Devine was absent at the meeting in which Lee accused her of irresponsibility. Afterward, Devine only said Lee’s comments were silly and uninformed.

But at last week’s meeting, Devine said she was shocked by Lee’s attacks and embarrassed that the council had become "guilty of enabling bad behavior."

"What everyone here knows is that we all are tense and stressed, not knowing when another outburst will erupt," Devine said to the council. "As parents, we would not put up with such temper tantrums from our children ... It is up to all of us to say, ‘Enough.’"

City Manager Donald Duckworth said he and the city’s executive staff believed a facilitator would help the council work cooperatively.

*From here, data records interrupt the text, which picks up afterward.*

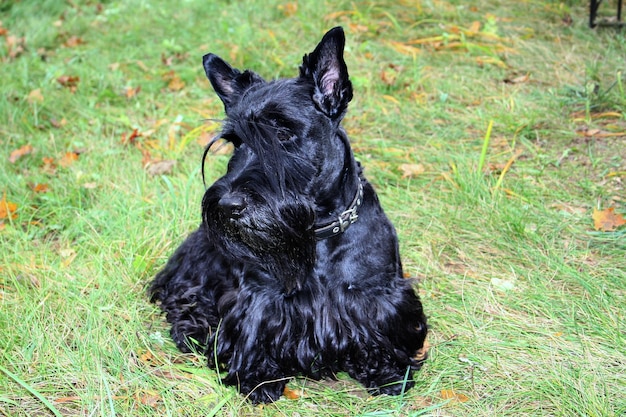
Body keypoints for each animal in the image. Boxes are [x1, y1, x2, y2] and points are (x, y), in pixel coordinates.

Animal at [149, 26, 426, 404]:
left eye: (282, 132)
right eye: (236, 141)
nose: (227, 205)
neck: (316, 234)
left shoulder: (376, 296)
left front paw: (388, 373)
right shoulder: (259, 299)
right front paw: (257, 378)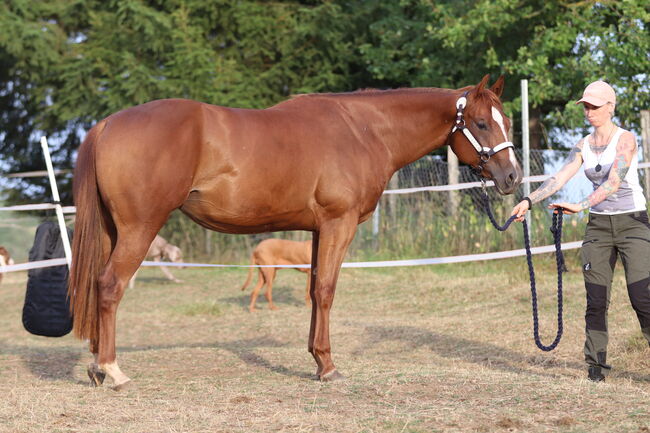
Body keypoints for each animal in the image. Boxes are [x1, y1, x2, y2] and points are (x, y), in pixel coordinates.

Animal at [67, 74, 520, 388]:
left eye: (508, 121)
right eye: (481, 123)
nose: (512, 176)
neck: (362, 130)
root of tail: (107, 124)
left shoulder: (319, 229)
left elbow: (315, 289)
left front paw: (317, 361)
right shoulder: (338, 224)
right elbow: (326, 290)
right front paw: (329, 367)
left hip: (112, 231)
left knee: (96, 285)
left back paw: (96, 366)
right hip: (139, 229)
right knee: (109, 286)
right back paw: (112, 370)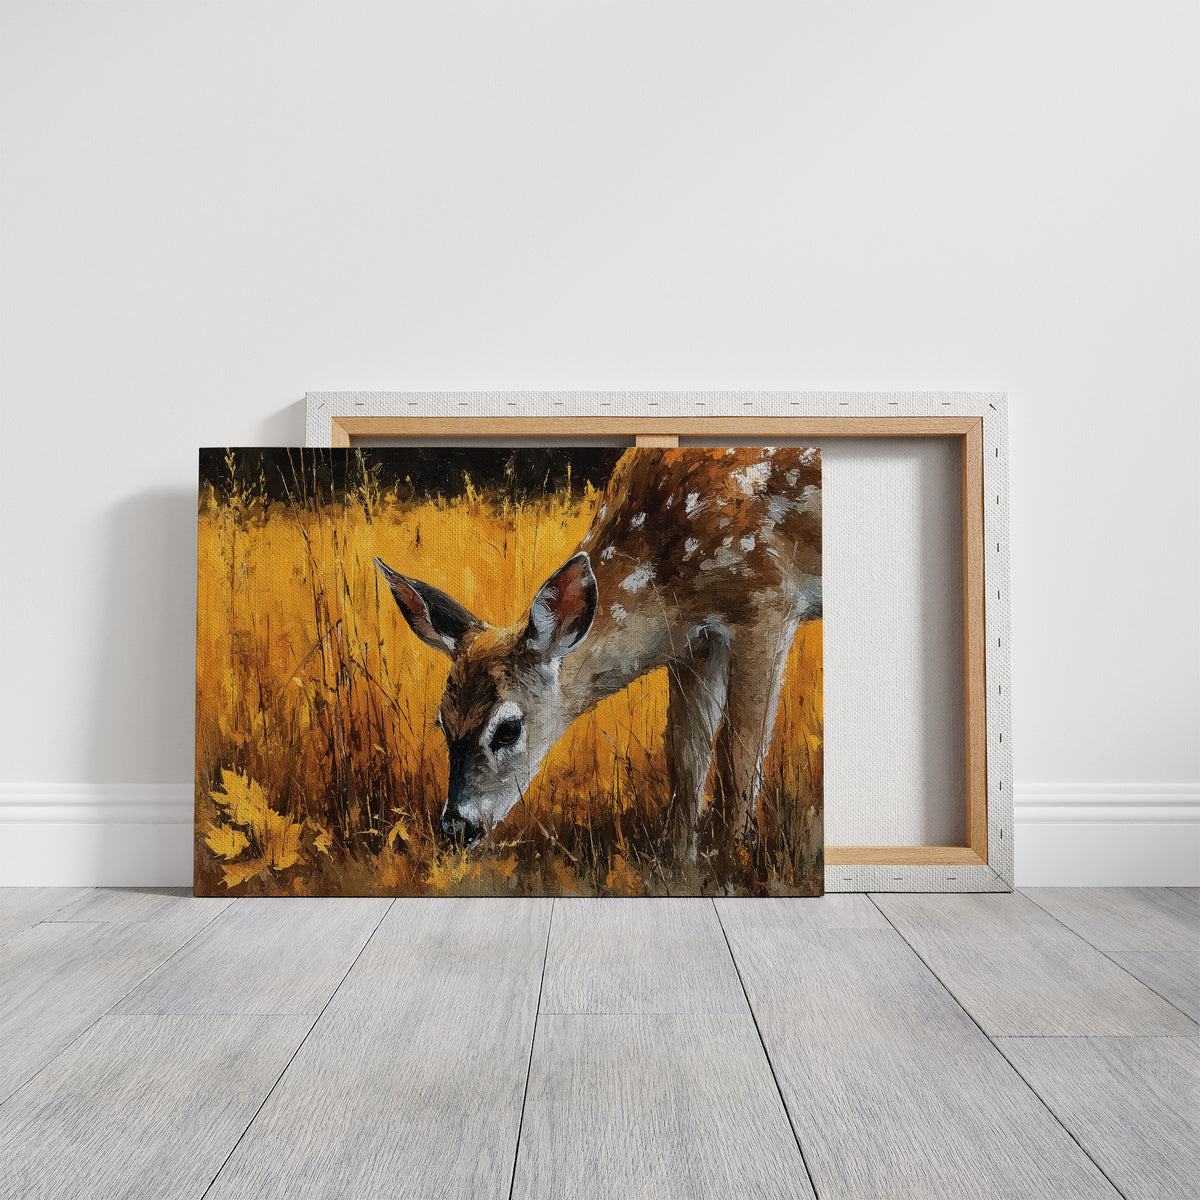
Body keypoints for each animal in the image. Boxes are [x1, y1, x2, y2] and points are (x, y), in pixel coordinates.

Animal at [375, 446, 821, 872]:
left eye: (508, 730)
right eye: (442, 721)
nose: (456, 827)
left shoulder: (767, 601)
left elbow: (741, 754)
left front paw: (734, 862)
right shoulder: (695, 643)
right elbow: (687, 756)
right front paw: (679, 862)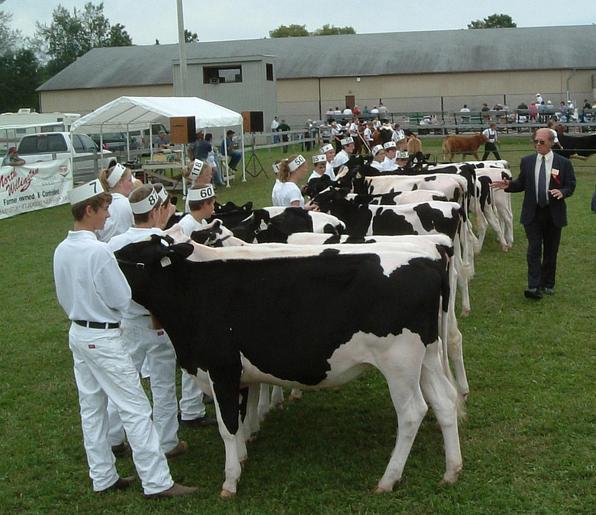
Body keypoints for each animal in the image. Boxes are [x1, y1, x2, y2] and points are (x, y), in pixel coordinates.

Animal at [115, 239, 460, 500]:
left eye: (128, 258)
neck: (192, 294)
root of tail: (427, 262)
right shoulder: (239, 376)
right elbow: (240, 418)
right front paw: (243, 457)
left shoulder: (221, 370)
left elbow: (228, 427)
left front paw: (230, 481)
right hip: (427, 357)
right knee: (445, 401)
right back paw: (451, 470)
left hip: (399, 362)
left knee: (412, 412)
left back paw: (388, 479)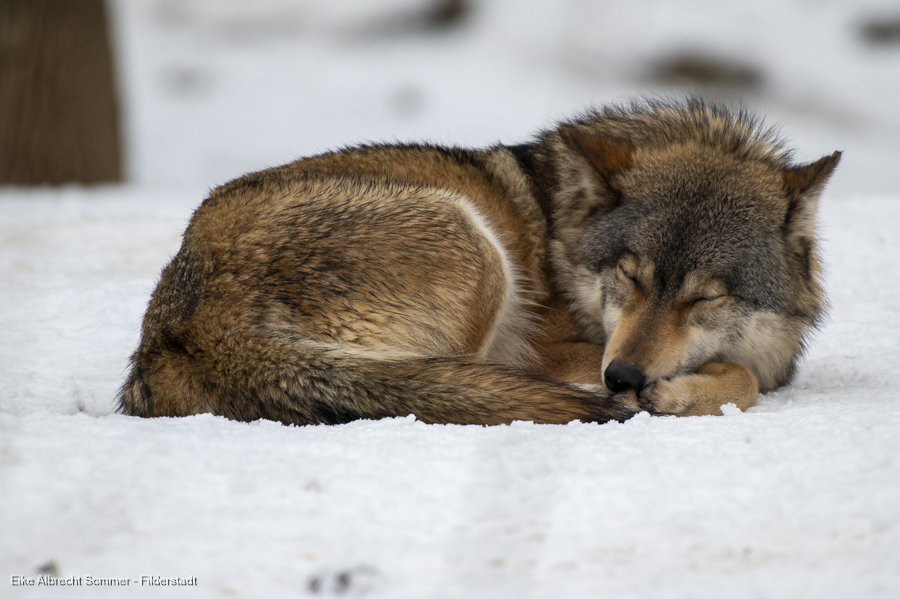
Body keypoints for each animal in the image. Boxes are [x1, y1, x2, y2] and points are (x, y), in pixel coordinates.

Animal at [119, 99, 840, 425]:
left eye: (704, 297)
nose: (623, 374)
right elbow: (742, 376)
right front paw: (678, 393)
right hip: (472, 243)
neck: (557, 239)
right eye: (629, 278)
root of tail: (181, 325)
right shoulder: (552, 348)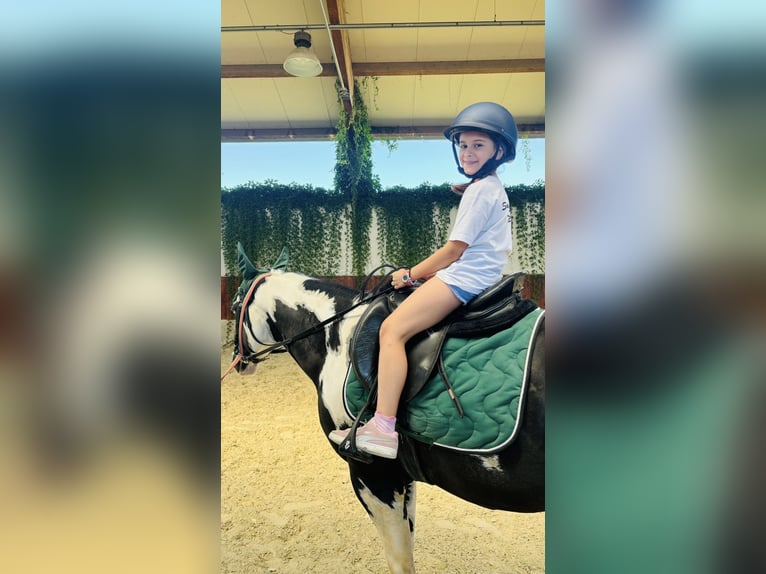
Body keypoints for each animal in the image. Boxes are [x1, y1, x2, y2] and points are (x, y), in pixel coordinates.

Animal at [225, 248, 544, 574]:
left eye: (235, 305)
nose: (238, 360)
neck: (337, 338)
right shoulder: (403, 476)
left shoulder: (372, 475)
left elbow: (399, 561)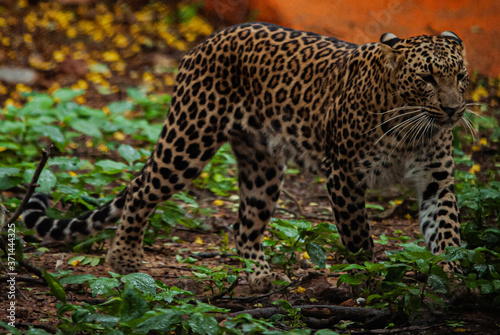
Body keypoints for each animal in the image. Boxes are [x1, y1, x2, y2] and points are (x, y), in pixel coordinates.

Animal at [21, 22, 466, 292]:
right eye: (426, 78)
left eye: (460, 76)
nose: (454, 110)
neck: (410, 127)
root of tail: (212, 38)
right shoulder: (344, 175)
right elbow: (358, 240)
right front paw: (368, 282)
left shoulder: (436, 180)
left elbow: (447, 233)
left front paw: (455, 281)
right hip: (188, 140)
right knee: (142, 191)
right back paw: (124, 258)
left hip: (261, 166)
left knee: (244, 226)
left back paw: (261, 277)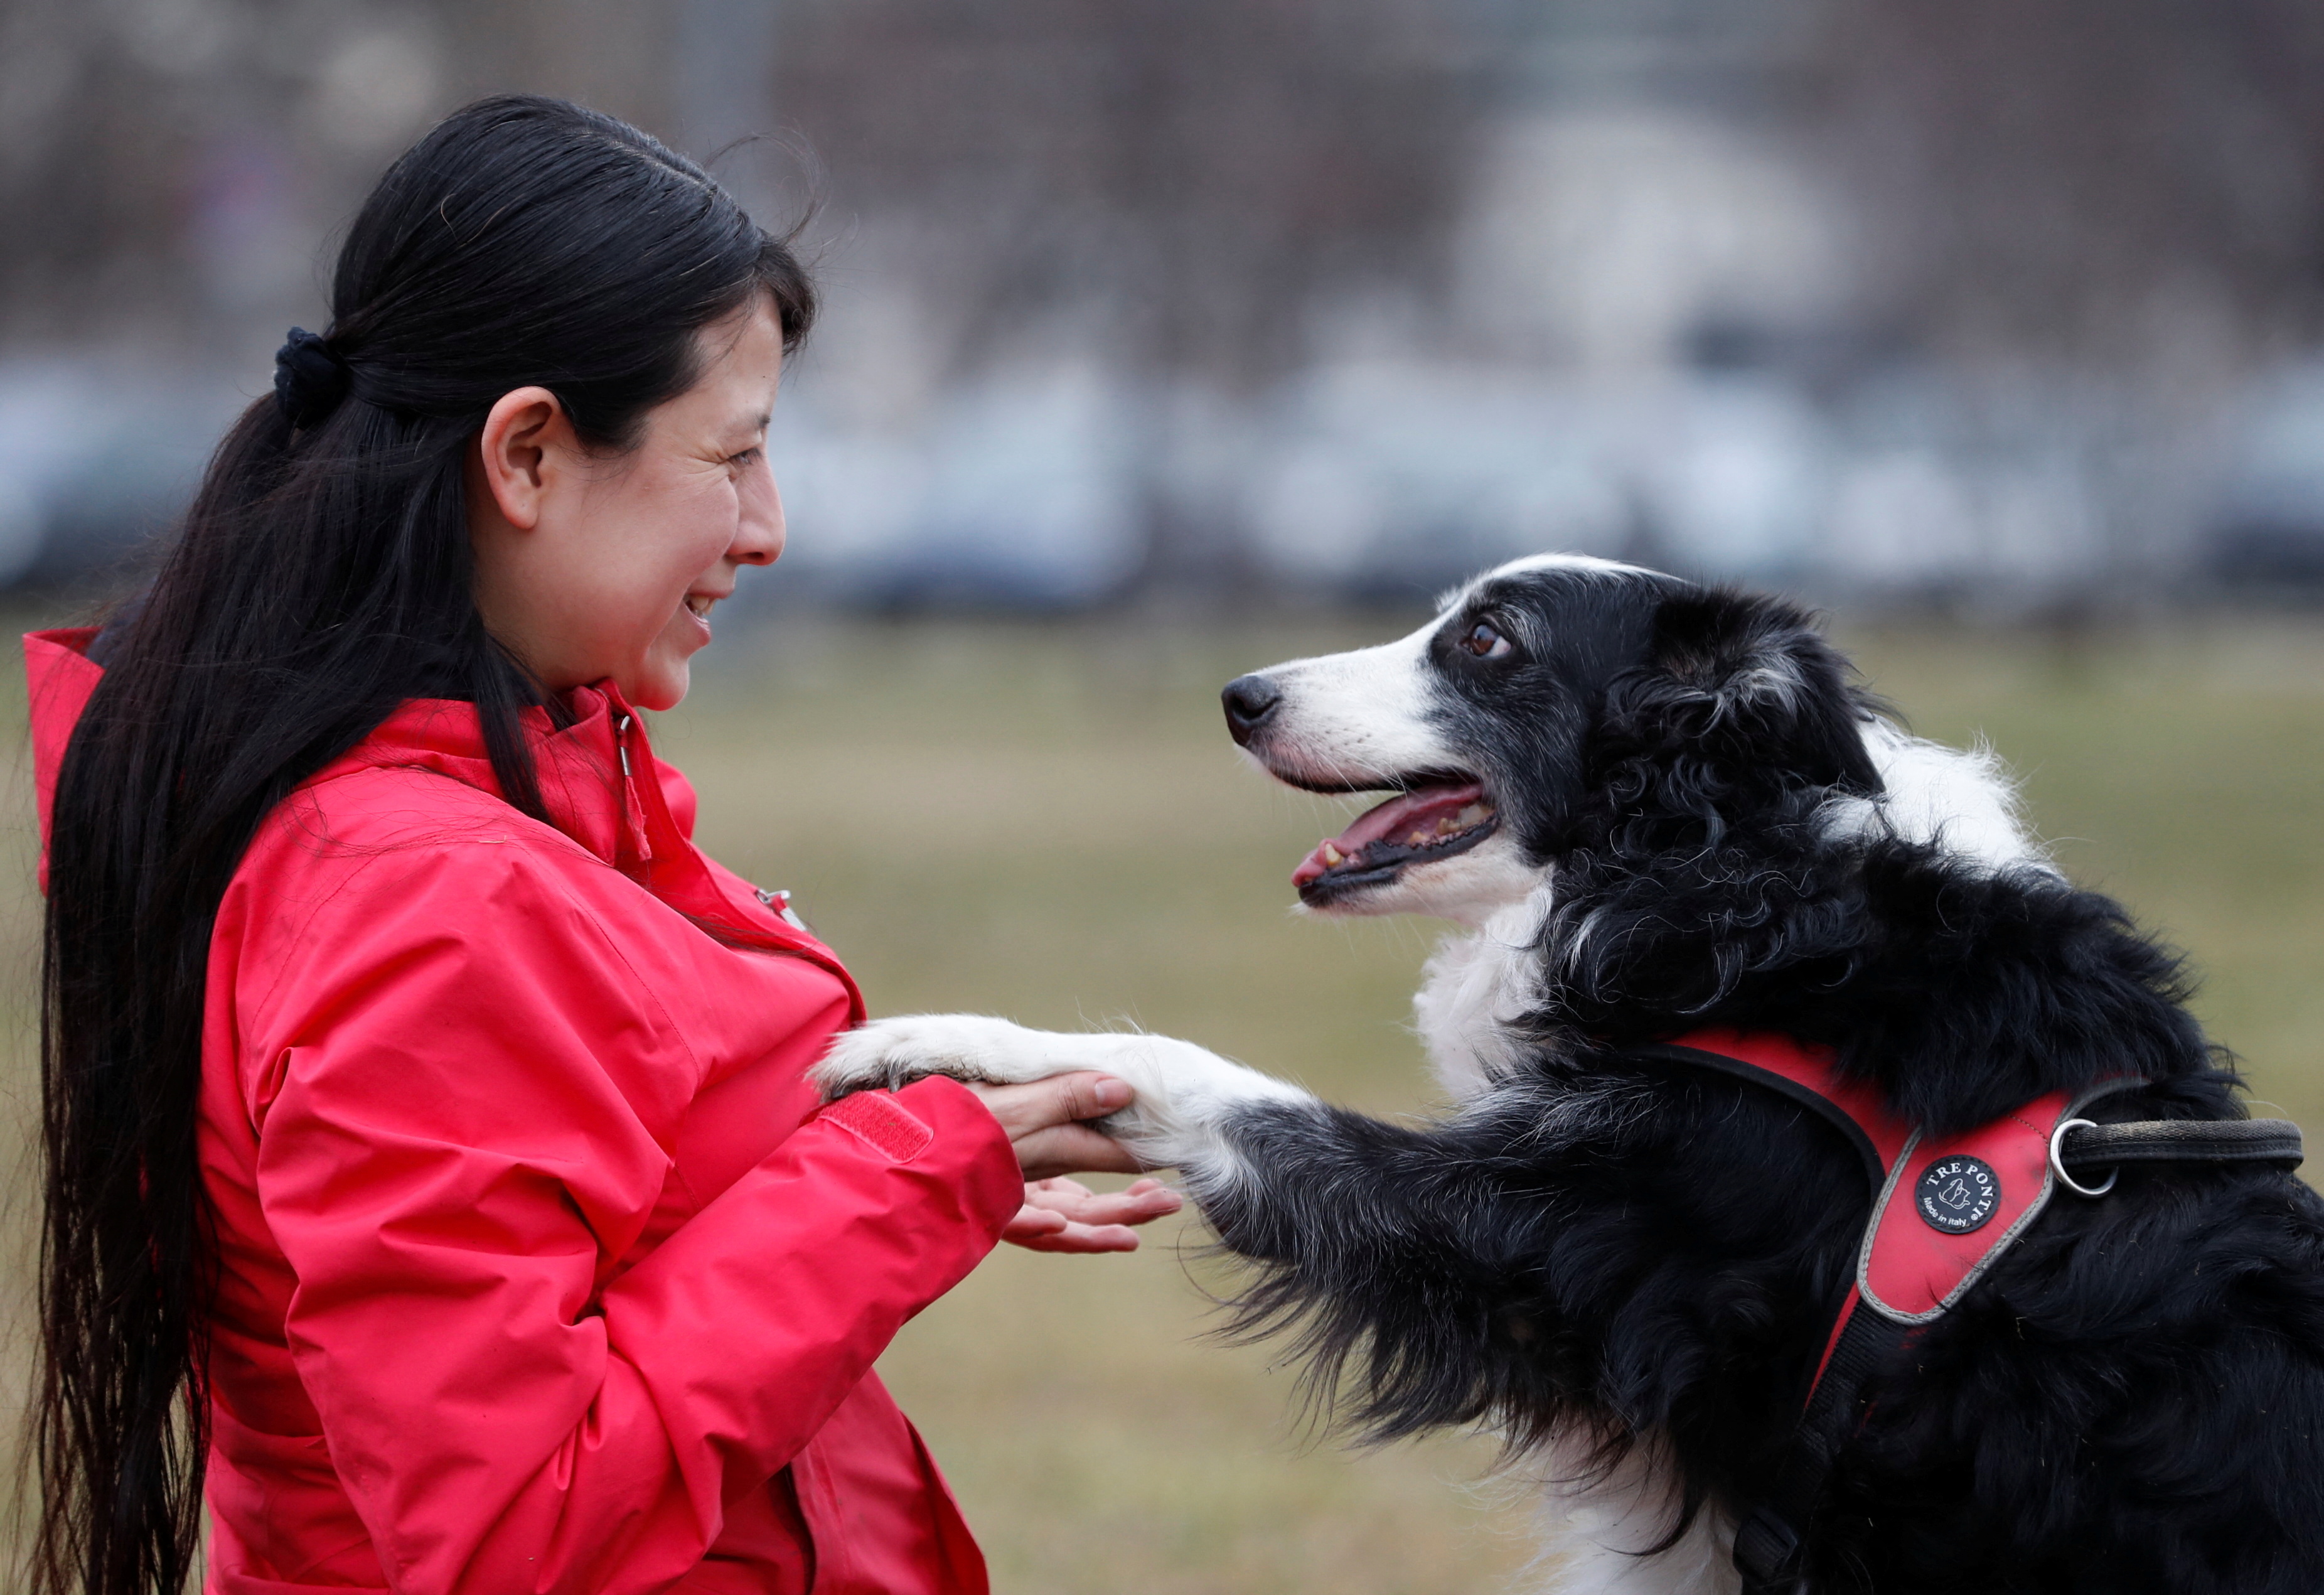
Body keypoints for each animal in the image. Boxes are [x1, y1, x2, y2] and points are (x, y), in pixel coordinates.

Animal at [822, 556, 2324, 1590]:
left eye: (1487, 641)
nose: (1240, 697)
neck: (1728, 879)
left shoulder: (1562, 1227)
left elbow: (1197, 1073)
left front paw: (937, 1041)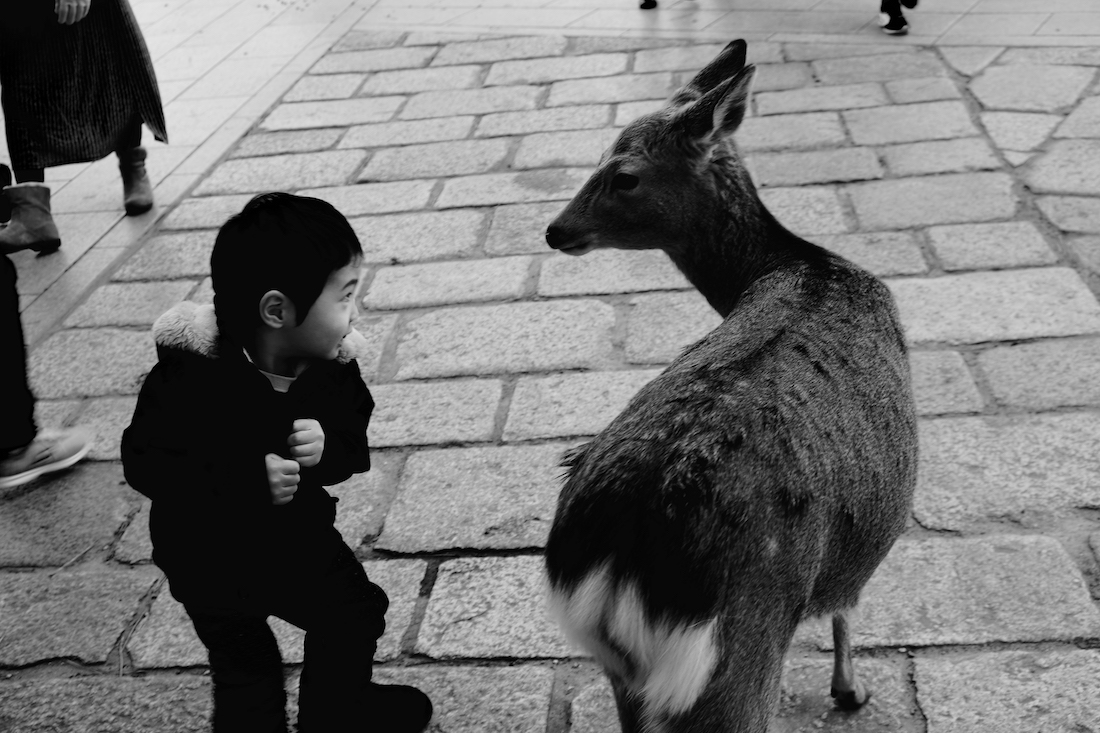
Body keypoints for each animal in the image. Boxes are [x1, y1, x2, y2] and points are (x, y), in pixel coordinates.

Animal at [542, 39, 917, 733]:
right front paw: (850, 690)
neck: (795, 262)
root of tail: (618, 556)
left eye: (623, 173)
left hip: (623, 671)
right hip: (744, 643)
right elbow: (847, 608)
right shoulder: (859, 547)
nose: (554, 230)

Calabasas resident Carmen Brower spoke of the council’s behavior during public comment at the meeting. She offered a newspaper article called "Why Courtesy Counts" and said the councilmem-bers could learn from it. Hiring a taxpayer-funded facilitator to help councilmembers deal with their own immaturity, Brower said, is shameful. Brower previously ran unsuccessfully for a city council seat.

But hiring a facilitator isn’t rare, Duckworth said. Several major cities, he said, use similar professionals to keep organized. "It’s entirely appropriate," Duckworth said.

Councilmembers James Bozajian and Michael Harrison, who both practice law, agreed and said many organizations and law firms use facilitators.

"Long agendas make us more tired and testy," Lee said.

But a facilitator could prioritize the agenda, supporters said, so that only the most important issues are scheduled. Shorter meetings might then be possible.

It’s no secret, said City Councilman Dennis Washburn, that the council argues. "But it’s always been about the work," he said. "These aren’t easy issues," Washburn said, and many cities don’t deal with topics as controversial as those in Calabasas.

Hiring a facilitator at $2,100 per day was unanimously approved by the council, which calmly discussed the issue without outbursts and without a recess, which commonly occur during disagreements.

City staff asked the sheriff’s department to be present at last week’s council meeting to intercede if a feud broke out, but the peace officer in attendance was dismissed early in the meeting when the councilmembers showed respect for each other.

"The entire (city) organization and community would benefit from council workshops to reach consensus about organizational roles, norms and protocols," Duckworth said. "Increased efficiencies and organizational effectiveness would dwarf the costs of the work."

The council will begin working with the facilitator individually within the next two weeks and jointly–open to the public–within the next 30 days.